Tenía más de cincuenta años cuando llegó a ocupar su casona en la plaza de Pátzcuaro a fines de 1816. La tez antes delicada estaba ahora quemada por el sol y la mirada plácida se había endurecido, sin embargo, conservaba el verbo fácil de antaño y el entusiasmo por ver a su patria liberada del yugo español.
Sus hijas mayores estaban ya en Pátzcuaro, huyendo de la guerra; el marido de una de ellas había muerto y el otro se había alistado en las tropas de Gaona, mientras que Margarita había regresado junto con su madre, así que, reunida de nuevo con todas sus hijas, se dedicó una vez más en cuerpo y alma a preparar el triunfo insurgente en Pátzcuaro.
Unos meses más tarde ya había establecido algunas alianzas con los personajes principales de la ciudad, criollos que veían con buenos ojos la victoria insurgente. Estaba segura de que gozaba de la fidelidad de algunos miembros de las tropas realistas acantonados en la población, sin embargo, uno de ellos la traicionó.
En septiembre de 1817 fue acusada de sedición y hecha presa junto a sus tres hijas en la cárcel de Pátzcuaro. Fue interrogada en el calabozo mismo por el comandante Miguel Barragán, quien la amenazó con despojarla de sus bienes e incluso fusilarla si no delataba a sus cómplices. Se le pedía que hiciera una lista de todos los involucrados en la conspiración, nombres de quienes favorecían la causa, fechas y movimientos de las tropas insurgentes, pero Gertrudis permaneció en silencio.
Ante la tozudez de aquella mujer que permanecía en silencio sin delatar a sus cómplices, incluso al decirle que su confesión salvaría a sus hijas, el comandante Barragán la condenó a muerte.
El 10 de octubre de 1817, un piquete de tropa cruzó las calles de Pátzcuaro conduciendo a Gertrudis hasta la plaza. Delante de ellos iba un capellán y dos sacristanes tocando una campana lúgubre y sosteniendo dos cirios. Un vientecillo frío heló los corazones de los pobladores de Pátzcuaro. Indígenas purépechas, mulatos y pardos condenados a las labores más arduas, algunos criollos miembros de la burocracia, los dependientes de las tiendas y las mestizas chimoleras de la plaza se reunieron detrás del grupo fúnebre hasta llegar al lugar designado.
Atada de pies y manos con una venda en los ojos, estaba Gertrudis en el patíbulo construido para el triste propósito frente a la multitud. El comandante leyó la sentencia en voz alta para que todos los presentes supieran del castigo que les esperaba a los sediciosos, a los adictos a la insurgencia, a los que rechazaban la amorosa mano que el gobierno legítimo les tendía.
Mientras el pelotón de fusilamiento se preparaba, Gertrudis, aunque temblando por el viento helado del otoño, vestida solamente con una camisa de manta, permaneció firme. No perdió la entereza en ningún momento y comenzó a arengar a los soldados y a la multitud toda.
Les instó a defender la causa de la independencia, a no traicionar sus orígenes americanos asegurándoles que la victoria final sería para los defensores de la libertad. A la multitud que ya vociferaba y empujaba a los soldados, les pidió no claudicar hasta ver concluida la tarea más excelsa de todas: liberar a la nación de las garras de sus opresores.
Luego, el grito poderoso del comandante Barragán inició los disparos. El frágil cuerpo de Gertrudis quedó sin vida sobre el patíbulo en la plaza. El rumor de la multitud enfurecida se fue apagando a medida que los soldados dispersaron a la muchedumbre a bayonetazos. Sólo quedó el rumor del viento entre los álamos.
Gertrudis Bocanegra es llamada, hasta la actualidad, la Heroína de Pátzcuaro y la plaza de aquella población lleva su nombre.

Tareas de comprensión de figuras
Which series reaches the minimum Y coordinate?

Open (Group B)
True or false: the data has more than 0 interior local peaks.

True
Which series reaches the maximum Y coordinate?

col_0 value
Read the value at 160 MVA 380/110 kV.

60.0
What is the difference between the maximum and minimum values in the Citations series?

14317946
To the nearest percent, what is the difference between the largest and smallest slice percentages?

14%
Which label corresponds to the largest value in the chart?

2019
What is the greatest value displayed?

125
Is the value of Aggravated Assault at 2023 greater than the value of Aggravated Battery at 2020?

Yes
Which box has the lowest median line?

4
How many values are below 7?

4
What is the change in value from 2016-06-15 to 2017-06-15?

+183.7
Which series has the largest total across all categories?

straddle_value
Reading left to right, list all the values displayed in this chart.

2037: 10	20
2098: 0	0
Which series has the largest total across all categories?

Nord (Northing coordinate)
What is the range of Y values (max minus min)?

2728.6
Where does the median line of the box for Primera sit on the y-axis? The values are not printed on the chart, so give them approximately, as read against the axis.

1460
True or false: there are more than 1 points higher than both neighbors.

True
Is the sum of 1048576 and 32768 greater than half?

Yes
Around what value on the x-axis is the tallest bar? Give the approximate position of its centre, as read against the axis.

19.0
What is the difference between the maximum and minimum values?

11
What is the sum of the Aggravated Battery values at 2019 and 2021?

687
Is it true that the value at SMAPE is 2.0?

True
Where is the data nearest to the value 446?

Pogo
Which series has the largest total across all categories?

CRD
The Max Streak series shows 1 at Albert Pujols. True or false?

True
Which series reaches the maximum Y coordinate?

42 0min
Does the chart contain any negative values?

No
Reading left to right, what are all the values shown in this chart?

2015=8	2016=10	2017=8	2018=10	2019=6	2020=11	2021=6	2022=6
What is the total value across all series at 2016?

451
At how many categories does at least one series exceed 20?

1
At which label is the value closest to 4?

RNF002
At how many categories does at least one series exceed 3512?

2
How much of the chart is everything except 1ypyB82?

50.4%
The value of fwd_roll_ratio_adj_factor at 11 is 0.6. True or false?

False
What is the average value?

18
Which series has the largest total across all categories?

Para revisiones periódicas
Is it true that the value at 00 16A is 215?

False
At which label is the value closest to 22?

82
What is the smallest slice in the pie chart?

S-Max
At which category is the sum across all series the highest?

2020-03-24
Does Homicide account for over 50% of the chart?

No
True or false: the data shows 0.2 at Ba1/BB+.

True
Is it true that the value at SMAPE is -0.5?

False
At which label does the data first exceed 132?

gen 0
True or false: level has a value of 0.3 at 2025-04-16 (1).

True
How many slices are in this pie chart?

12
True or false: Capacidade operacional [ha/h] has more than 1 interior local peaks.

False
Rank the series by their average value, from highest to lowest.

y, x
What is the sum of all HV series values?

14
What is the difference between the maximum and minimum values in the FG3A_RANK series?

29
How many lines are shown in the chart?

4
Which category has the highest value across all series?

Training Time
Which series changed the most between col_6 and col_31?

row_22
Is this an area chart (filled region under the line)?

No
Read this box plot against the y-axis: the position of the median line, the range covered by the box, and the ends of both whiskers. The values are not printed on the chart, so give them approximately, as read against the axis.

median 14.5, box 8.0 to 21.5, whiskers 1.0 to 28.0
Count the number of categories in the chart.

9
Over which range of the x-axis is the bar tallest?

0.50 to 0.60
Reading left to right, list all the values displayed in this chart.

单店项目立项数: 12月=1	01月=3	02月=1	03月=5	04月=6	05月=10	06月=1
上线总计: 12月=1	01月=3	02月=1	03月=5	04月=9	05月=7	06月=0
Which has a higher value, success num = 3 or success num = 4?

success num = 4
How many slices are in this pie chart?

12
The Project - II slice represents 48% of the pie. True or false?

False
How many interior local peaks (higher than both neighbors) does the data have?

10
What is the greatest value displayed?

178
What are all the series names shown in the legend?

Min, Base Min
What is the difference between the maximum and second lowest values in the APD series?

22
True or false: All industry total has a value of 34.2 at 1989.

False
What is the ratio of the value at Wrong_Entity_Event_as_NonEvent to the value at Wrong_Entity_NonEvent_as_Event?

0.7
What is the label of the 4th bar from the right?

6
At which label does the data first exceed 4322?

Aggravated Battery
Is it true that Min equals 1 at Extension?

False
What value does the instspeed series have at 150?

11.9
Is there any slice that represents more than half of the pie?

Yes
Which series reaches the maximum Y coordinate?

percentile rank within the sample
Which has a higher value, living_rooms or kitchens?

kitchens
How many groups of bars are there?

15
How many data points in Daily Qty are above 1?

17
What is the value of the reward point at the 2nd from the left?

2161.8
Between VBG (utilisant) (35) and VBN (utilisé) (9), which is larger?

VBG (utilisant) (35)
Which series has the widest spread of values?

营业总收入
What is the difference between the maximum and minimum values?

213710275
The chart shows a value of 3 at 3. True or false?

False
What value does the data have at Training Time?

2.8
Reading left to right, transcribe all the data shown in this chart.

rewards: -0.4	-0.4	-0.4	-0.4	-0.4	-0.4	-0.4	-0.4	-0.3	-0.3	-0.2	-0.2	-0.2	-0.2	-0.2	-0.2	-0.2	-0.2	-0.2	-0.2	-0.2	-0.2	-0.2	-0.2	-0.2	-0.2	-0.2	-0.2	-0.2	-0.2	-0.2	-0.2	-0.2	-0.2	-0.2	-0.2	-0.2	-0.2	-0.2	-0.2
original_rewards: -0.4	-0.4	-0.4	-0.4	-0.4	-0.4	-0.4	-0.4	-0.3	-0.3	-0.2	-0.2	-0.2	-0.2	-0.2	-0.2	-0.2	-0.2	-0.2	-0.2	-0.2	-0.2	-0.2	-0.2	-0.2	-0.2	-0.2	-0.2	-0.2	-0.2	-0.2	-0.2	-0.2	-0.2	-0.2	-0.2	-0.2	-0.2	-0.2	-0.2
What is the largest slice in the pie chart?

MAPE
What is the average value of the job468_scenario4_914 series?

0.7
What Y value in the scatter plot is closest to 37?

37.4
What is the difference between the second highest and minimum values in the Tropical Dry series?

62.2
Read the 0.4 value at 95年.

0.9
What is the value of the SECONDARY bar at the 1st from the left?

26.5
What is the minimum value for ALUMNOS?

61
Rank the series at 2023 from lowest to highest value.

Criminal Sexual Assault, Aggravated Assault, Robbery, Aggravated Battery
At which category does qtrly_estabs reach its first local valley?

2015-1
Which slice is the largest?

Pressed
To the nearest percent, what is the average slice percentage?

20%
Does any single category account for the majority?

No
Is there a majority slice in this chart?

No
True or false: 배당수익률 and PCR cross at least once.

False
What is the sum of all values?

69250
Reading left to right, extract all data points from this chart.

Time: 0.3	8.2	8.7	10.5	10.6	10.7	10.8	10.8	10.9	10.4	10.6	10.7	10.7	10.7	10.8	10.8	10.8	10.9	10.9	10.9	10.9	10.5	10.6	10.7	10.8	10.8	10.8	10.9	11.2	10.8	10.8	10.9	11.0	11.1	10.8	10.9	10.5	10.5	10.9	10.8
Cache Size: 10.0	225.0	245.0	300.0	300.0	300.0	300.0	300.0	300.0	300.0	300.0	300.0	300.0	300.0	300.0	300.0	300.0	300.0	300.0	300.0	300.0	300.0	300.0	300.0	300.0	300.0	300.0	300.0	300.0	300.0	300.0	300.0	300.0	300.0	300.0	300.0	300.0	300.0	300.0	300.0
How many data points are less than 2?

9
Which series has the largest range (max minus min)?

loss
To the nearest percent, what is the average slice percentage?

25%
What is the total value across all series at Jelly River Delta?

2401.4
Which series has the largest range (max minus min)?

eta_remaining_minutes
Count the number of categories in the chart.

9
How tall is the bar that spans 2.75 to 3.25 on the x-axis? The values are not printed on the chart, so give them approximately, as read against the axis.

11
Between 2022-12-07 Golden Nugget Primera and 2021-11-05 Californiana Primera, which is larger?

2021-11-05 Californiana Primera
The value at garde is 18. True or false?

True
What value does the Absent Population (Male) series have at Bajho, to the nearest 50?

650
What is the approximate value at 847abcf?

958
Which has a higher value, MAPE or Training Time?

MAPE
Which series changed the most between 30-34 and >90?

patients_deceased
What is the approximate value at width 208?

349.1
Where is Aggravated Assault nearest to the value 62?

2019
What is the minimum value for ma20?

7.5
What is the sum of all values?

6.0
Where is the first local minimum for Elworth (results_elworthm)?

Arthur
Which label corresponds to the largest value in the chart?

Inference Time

- COMPLETA LO SIGUIENTE -
1. Enumera todas las fechas que aparecen en el texto sobre Gertrudis Bocanegra.
2. Resume en forma de lista el párrafo del texto sobre Gertrudis Bocanegra que empieza con "En septiembre de 1817 fue acusada", sin perder sus datos principales.
3. Copia, por favor, todo el fragmento del texto sobre Gertrudis Bocanegra que va desde "Atada de pies" hasta "la multitud toda.", ambos incluidos.

- RESPUESTAS -
1.
- Fines de 1816
- Septiembre de 1817
- 10 de octubre de 1817

2.
- En septiembre de 1817, Gertrudis fue acusada de sedición y encarcelada con sus tres hijas en Pátzcuaro.
- El comandante Miguel Barragán la interrogó en el calabozo y la amenazó con quitarle sus bienes o fusilarla si no delataba a sus cómplices.
- Le exigió los nombres de los implicados y de quienes favorecían la causa, además de fechas y movimientos de las tropas insurgentes.
- Gertrudis permaneció en silencio.

3.
Atada de pies y manos con una venda en los ojos, estaba Gertrudis en el patíbulo construido para el triste propósito frente a la multitud. El comandante leyó la sentencia en voz alta para que todos los presentes supieran del castigo que les esperaba a los sediciosos, a los adictos a la insurgencia, a los que rechazaban la amorosa mano que el gobierno legítimo les tendía.
Mientras el pelotón de fusilamiento se preparaba, Gertrudis, aunque temblando por el viento helado del otoño, vestida solamente con una camisa de manta, permaneció firme. No perdió la entereza en ningún momento y comenzó a arengar a los soldados y a la multitud toda.